Update: having now thought more deeply about this, I no longer endorse my above comment.
While I think the reasoning was right, I got the definitions exactly backwards. To be clear, what I would now claim is:
The behavioral objective is the thing the agent is revealed to be pursuing under arbitrary distributional shifts.
The mesa-objective is something the agent is revealed to be pursuing under some subset of possible distributional shifts.
Everything in the above comment then still goes through, except with these definitions reversed.
On the one hand, the “perfect IRL” definition of the behavioral objective seems more naturally consistent with the omnipotent experimenter setting in the IRL unidentifiability paper cited downthread. As far as I know, perfect IRL isn’t defined anywhere other than by reference to this reward modelling paper, which introduces the term but doesn’t define it either. But the omnipotent experimenter setting seems to capture all the properties implied by perfect IRL, and does so precisely enough that one can use it to make rigorous statements about the behavioral objective of a system in various contexts.
On the other hand, it’s actually perfectly possible for a mesa-optimizer to have a mesa-objective that is inconsistent with its own actions under some subset of conditions (the key conceptual error I was making was in thinking this was not possible). For example, a human being is a mesa-optimizer from the point of view of evolution. A human being may have something like “maximize happiness” as their mesa-objective. And a human being may, and frequently does, do things that do not maximize for their happiness.
A few consequences of the above:
Under an “omnipotent experimenter” definition, the behavioral objective (and not the mesa-objective) is a reliable invariant of the agent.
It’s entirely possible for the behavioral objective to be overdetermined in certain situations. i.e., if we run every possible experiment on an agent, we may find that the only reward / utility function consistent with its behavior across all those experiments is the trivial utility function that’s constant across all states.
If the behavioral objective of a system is overdetermined, that might mean the system never pursues anything coherently. But it might also mean that there exist subsets of distributions on which the system pursues an objective very coherently, but that different distributions induce different coherent objectives.
The natural way to use the mesa-objective concept is to attach it to one of these subsets of distributions on which we hypothesize our system is pursuing a goal coherently. If we apply a restricted version of the omnipotent experimenter definition — that is, run every experiment on our agent that’s consistent with the subset of distributions we’re conditioning on — then we will in general recover a set of mesa-objective candidates consistent with the system’s actions on that subset.
It is strictly incorrect to refer to “the” mesa-objective of any agent or optimizer. Any reference to a mesa-objective has to be conditioned on the subset of distributions it applies on, otherwise it’s underdetermined. (I believe Jack refers to this as a “perturbation set” downthread.)
This seems like it puts these definitions on a more rigorous footing.
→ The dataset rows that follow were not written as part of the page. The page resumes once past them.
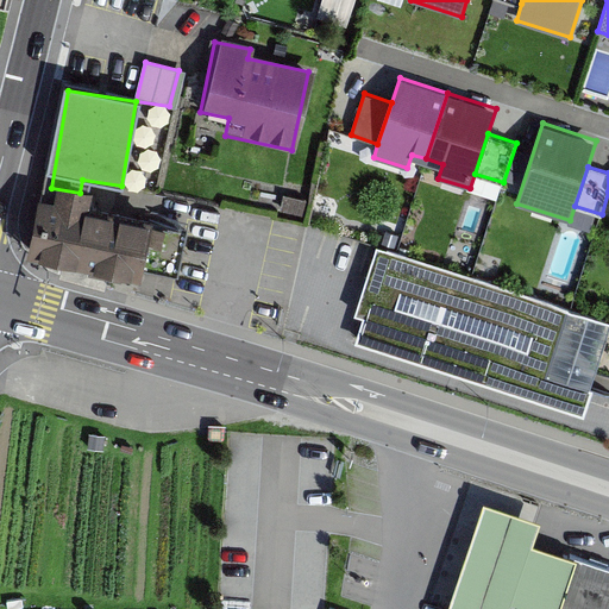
[(43,203),(27,200),(18,259),(127,278),(129,270),(173,278),(180,234),(135,227),(136,221),(77,211),(80,193),(51,188),(45,187),(43,203)]
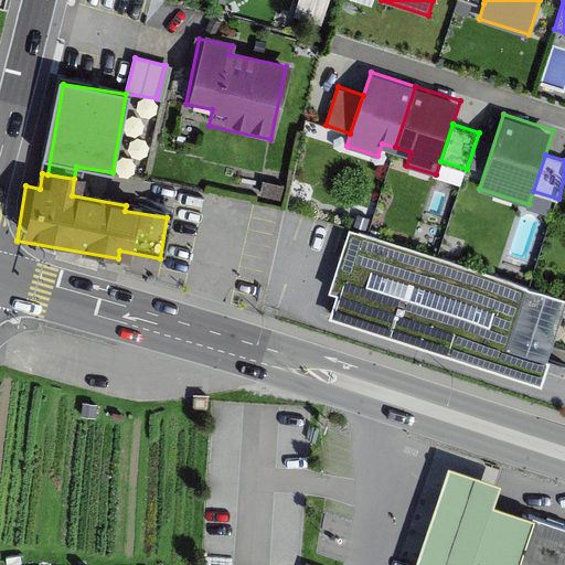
[(332,315),(542,383),(564,310),(564,297),(351,227),(330,290),(340,294),(332,315)]
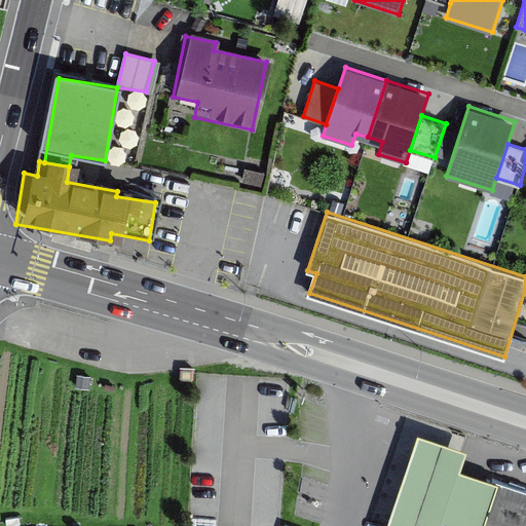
[(474,525),(492,474),(460,463),(468,443),(417,425),(382,525),(438,525),(443,516),(474,525)]
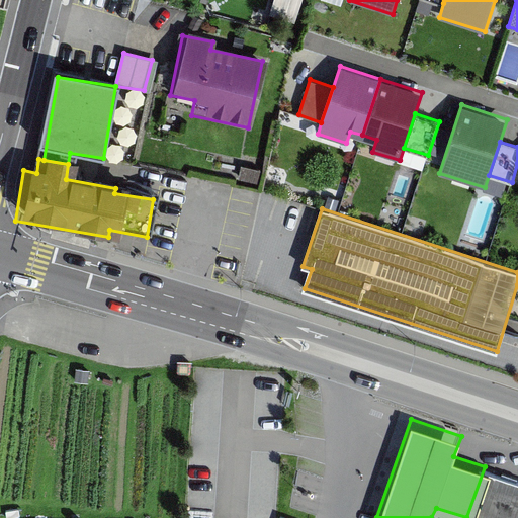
[(517,517),(517,478),(485,466),(466,517),(517,517)]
It also starts to clarify in my mind the connection with the “generalization-focused approach” to inner alignment, since it suggests a procedure one might use in principle to find out whether a system is pursuing coherent utilities on some subset of distributions. (“When we do every experiment allowed by this subset of distributions, do we recover a nontrivial utility function or not?”)
Would definitely be interested in getting feedback on these thoughts!